If, however, the new appearance of greed differs from the old one, how would we be able to recognize it? We could only compare it with our memory of the prior greed which no longer exists.
Even a belief as basic as impermanence is a concept that can still be scrutinized. All so-called objective truths are likewise open to a similar kind of logical inquiry. It’s exceedingly difficult to see how anything can be accepted as a truth unless it can withstand such an examination.
I therefore say that I do not see that dharma which could become clear to me as a dharma, or that by which it could become clear, or through which it could become clear, or where in anything could become clear to me concerning anything.
—Nargarjuna
How is our discussion about language relevant to meditation practice? Personally, we have experienced what we call a beneficial clarity from meditation. But, as we see it, that clarity is subjective. We challenge the idea that through meditation we can see things in an unmediated way. As initially mentioned, meditation techniques are acquired in a social context which teaches how to observe and report what is seen. Learning to meditate requires silence and instruction through language. We are taught to observe in a particular way. Teachers gauge the degree to which meditators see clearly by hearing how they report what they observe. In the Mahasi school, meditators report their experiences to their teachers. They develop their concepts of “seeing clearly” through having their reports refined by those teachers. Meditators are trained to see things according to their teachers’ guidelines, not necessarily the way things are.
You think you know yourself when you know what you are. But you never know who you are. The person merely appears to be like the space within the pot appears to have the shape, volume and size of the pot. See that you are not what you believe yourself to be. Fight with all the strength at your disposal against the idea that you are nameable and describable.
—Nisargadatta Maharaj
It is important to question the very categories we have for “how to look.” By questioning them we might find that these categories point us toward a particular reality, just as measuring a tree in meters yields a result in meters, not quarts. How we look affects what we see. How then can we be neutral observers of a process that includes us?

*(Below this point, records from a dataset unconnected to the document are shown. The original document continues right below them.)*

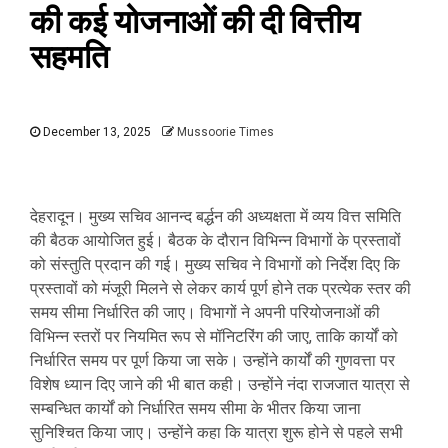
की कई योजनाओं की दी वित्तीय
सहमति
December 13, 2025
Mussoorie Times
देहरादून। मुख्य सचिव आनन्द बर्द्धन की अध्यक्षता में व्यय वित्त समिति
की बैठक आयोजित हुई। बैठक के दौरान विभिन्न विभागों के प्रस्तावों
को संस्तुति प्रदान की गई। मुख्य सचिव ने विभागों को निर्देश दिए कि
प्रस्तावों को मंजूरी मिलने से लेकर कार्य पूर्ण होने तक प्रत्येक स्तर की
समय सीमा निर्धारित की जाए। विभागों ने अपनी परियोजनाओं की
विभिन्न स्तरों पर नियमित रूप से मॉनिटरिंग की जाए, ताकि कार्यों को
निर्धारित समय पर पूर्ण किया जा सके। उन्होंने कार्यों की गुणवत्ता पर
विशेष ध्यान दिए जाने की भी बात कही। उन्होंने नंदा राजजात यात्रा से
सम्बन्धित कार्यों को निर्धारित समय सीमा के भीतर किया जाना
सुनिश्चित किया जाए। उन्होंने कहा कि यात्रा शुरू होने से पहले सभी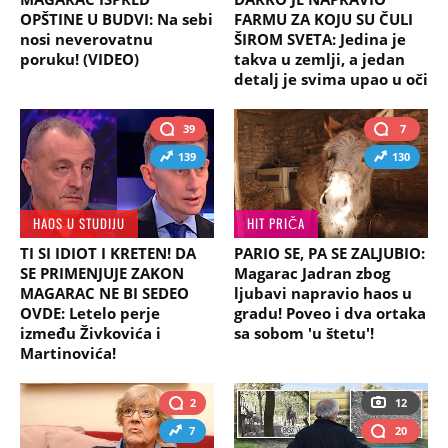
OPŠTINE U BUDVI: Na sebi
FARMU ZA KOJU SU ČULI
nosi neverovatnu
ŠIROM SVETA: Jedina je
poruku! (VIDEO)
takva u zemlji, a jedan
detalj je svima upao u oči
39
7
139
130
HAOS U STUDIJU
HIT PRIČA
TI SI IDIOT I KRETEN! DA
PARIO SE, PA SE ZALJUBIO:
SE PRIMENJUJE ZAKON
Magarac Jadran zbog
MAGARAC NE BI SEDEO
ljubavi napravio haos u
OVDE: Letelo perje
gradu! Poveo i dva ortaka
između Živkovića i
sa sobom 'u štetu'!
Martinovića!
2
12
7
20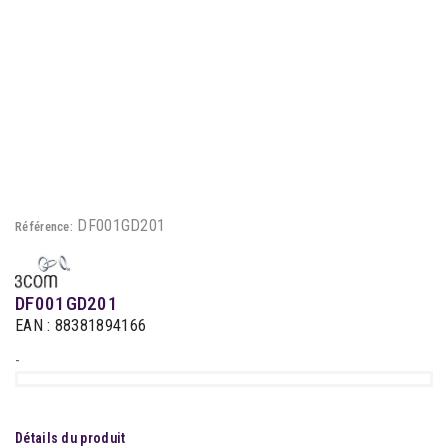
DF001GD201
Référence:
DF001GD201
EAN : 88381894166
-
Détails du produit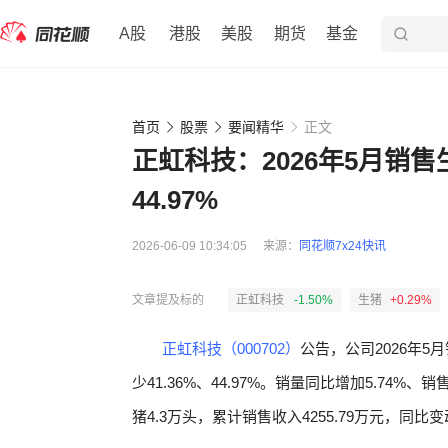
A股
港股
美股
期货
基金
首页
股票
要闻精华
正文
正虹科技：2026年5月销售
44.97%
2026-06-09 10:34:05
来源：
同花顺7x24快讯
文章提及标的
正虹科技
-1.50%
生猪
+0.29%
正虹科技（000702）
公告，公司2026年5
少41.36%、44.97%。销量同比增加5.74%、
猪4.3万头，累计销售收入4255.79万元，同比变动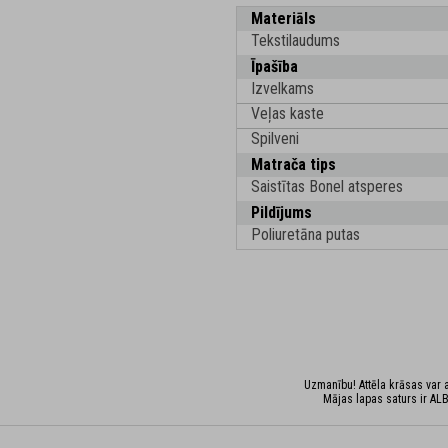
Materiāls
Tekstilaudums
Īpašība
Izvelkams
Veļas kaste
Spilveni
Matrača tips
Saistītas Bonel atsperes
Pildījums
Poliuretāna putas
Uzmanību! Attēla krāsas var at
Mājas lapas saturs ir ALB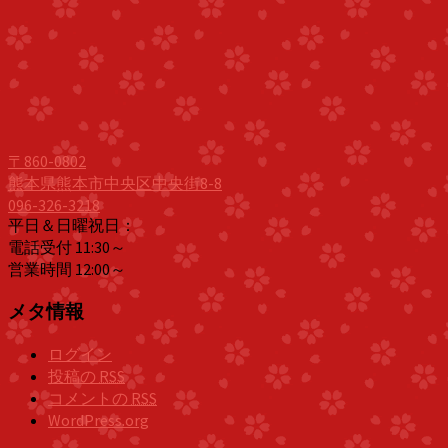
〒860-0802
熊本県熊本市中央区中央街8-8
096-326-3218
平日＆日曜祝日：
電話受付 11:30～
営業時間 12:00～
メタ情報
ログイン
投稿の
RSS
コメントの
RSS
WordPress.org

We are in some kind of context whether we’re sweeping the floor, meditating or becoming enlightened. Each context provides a view. Even if we think we are free from a view that itself can become a view. To the extent that we understand this, we are not as bound by the categories and rules of perception of any particular school of thought. Why limit ourselves to just one view? ”Truth” “beauty,” “freedom,” “suffering” and “happiness” can be described from countless angles.
Emptiness is proclaimed by the victorious one as the refutation of all viewpoints; but those who hold “emptiness” as a viewpoint—the true perceivers have called those “incurables.”
—Nargarjuna
The point is this: People need not take their concepts so absolutely or seriously. Vision requires distance for qualification; sensations are relative to one another; intuition can be disqualified by future events and nonconceptual experiences are hard to talk about.
So those who think they really know what’s going on, or think they don’t, perhaps could think further. If we cannot think or talk about what’s beyond language, then we are confronted with an unfathomable mystery. Explanations stop here. Poetry begins.
Truth cannot be created by speech; It cannot be penetrated by silence.